• Exercise instructions:
(1) In the course description below, what question about socialism are students asked to consider?
(2) Extend the course description below, beginning right after its final sentence.

• Reading text:
# # # # #

HY329     
Independent India: Myths of Freedom and Development

This information is for the 2019/20 session.

Teacher responsible

Dr Taylor C. Sherman, SAR M.10

Availability

This course is available on the BA in History, BSc in Government and History, BSc in International Relations and History and BSc in Politics and History. This course is available as an outside option to students on other programmes where regulations permit and to General Course students.

Course content

Focusing on the early decades after India gained independence in 1947, this course raises questions about the nature of freedom and the tasks of development and modernisation faced by postcolonial nations. The course begins with a brief study of Jawaharlal Nehru, India’s first prime minister. Students will survey his philosophy and his style of leadership while exploring the myth of the strong male leader. The course will then cover India’s foreign policy, asking students to probe the meaning of Nonalignment, and inspect the character of India’s relations with Indians Overseas and with its neighbours, including China and Pakistan. Students will then turn to the nature of secularism in India by examining the treatment of Muslims who remained in India after the creation of Pakistan. This section also probes official attempts to reform Hinduism and improve the lives of Dalits (former untouchables) in India. Students then are asked to query how socialist India was by reading political theory from Communists, Socialists, Gandhians and others. Next, students interrogate the nature and extent of economic development achieved in this period by studying the strengths and weaknesses of international aid supplied to the country, as well as India’s own development programmes. Students will then explore how Indians expressed their visions of modernity in the realms of science, art & architecture and the emancipation of women. Finally, the course concludes by scrutinising the Constitution and the conduct of India’s first democratic elections. Using a variety of primary source materials, with a strong element of film and visual arts, this course asks students to see India and Indians in new ways.

# # # # #

• Data section:
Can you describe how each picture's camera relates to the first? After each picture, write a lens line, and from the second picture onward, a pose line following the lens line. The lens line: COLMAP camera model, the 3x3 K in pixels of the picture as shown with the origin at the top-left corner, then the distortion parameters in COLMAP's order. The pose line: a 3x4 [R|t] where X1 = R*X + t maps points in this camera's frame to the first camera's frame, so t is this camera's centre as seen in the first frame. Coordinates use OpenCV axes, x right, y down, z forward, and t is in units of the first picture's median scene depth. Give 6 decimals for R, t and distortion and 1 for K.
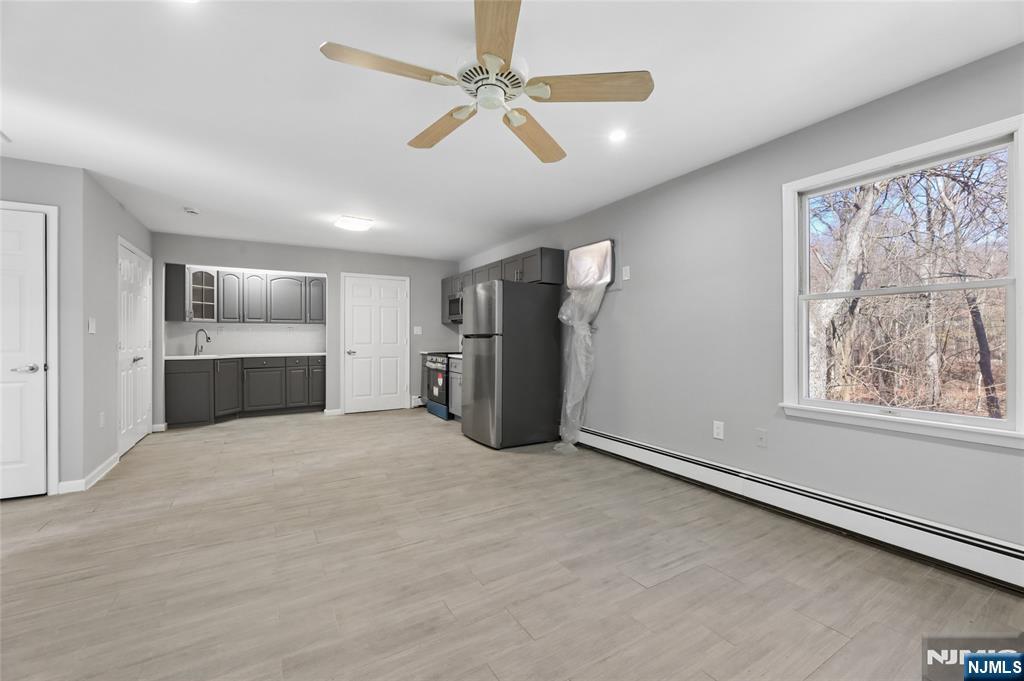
lens RADIAL K [[417.7, 0, 509.6], [0, 417.7, 335.8], [0, 0, 1]] dist [-0.005904, 0.000419]
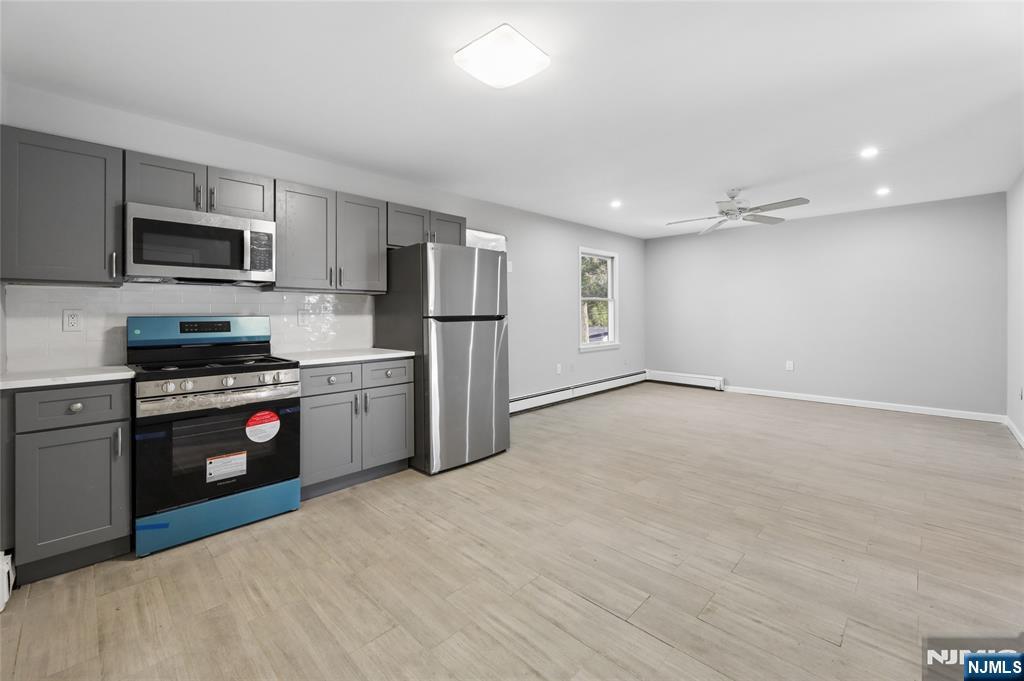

# # # # #

• Results of the tasks:
(1) Students are asked to consider how socialist India was.

(2)
Teaching

20 hours of seminars in the MT. 20 hours of seminars in the LT.

There will be a reading week in the Michaelmas and the Lent terms.

Formative coursework

Students will be expected to produce 1 draft essay (1200 words) and 1 essay (2000 words) in the MT, and 1 gobbet exercise (600 words) in the LT. 

Indicative reading

  • Guha, R. (2007). India after Gandhi: the History of the World's Largest Democracy. London, Macmillan.
  • Khilnani, S. (1997). The Idea of India. London, Penguin.
  • Chatterji, J. (2007). The Spoils of Partition: Bengal and India, 1947-1967. Cambridge, Cambridge University Press).
  • Zamindar, V. F.-Y. (2007). The Long Partition and the Making of Modern South Asia: Refugees, Boundaries, Histories. New York, Columbia UP.
  • Gopal, J. N. (2013). Citizenship and its Discontents: An Indian History. Cambridge, MA, Harvard University Press.
  • Sherman, T.C. (2015) Muslim Belonging in Secular India: Negotiating Citizenship in Postcolonial Hyderabad. Cambridge, Cambridge University Press.
  • Kavuri-Bauer, S. (2011) Monumental Matters: The Power, Subjectivity and Space of India’s Mughal Architecture. Durham, NC: Duke University Press.
  • Granville, Austin (1999) Working a Democratic Constitution. New Delhi: Oxford University Press.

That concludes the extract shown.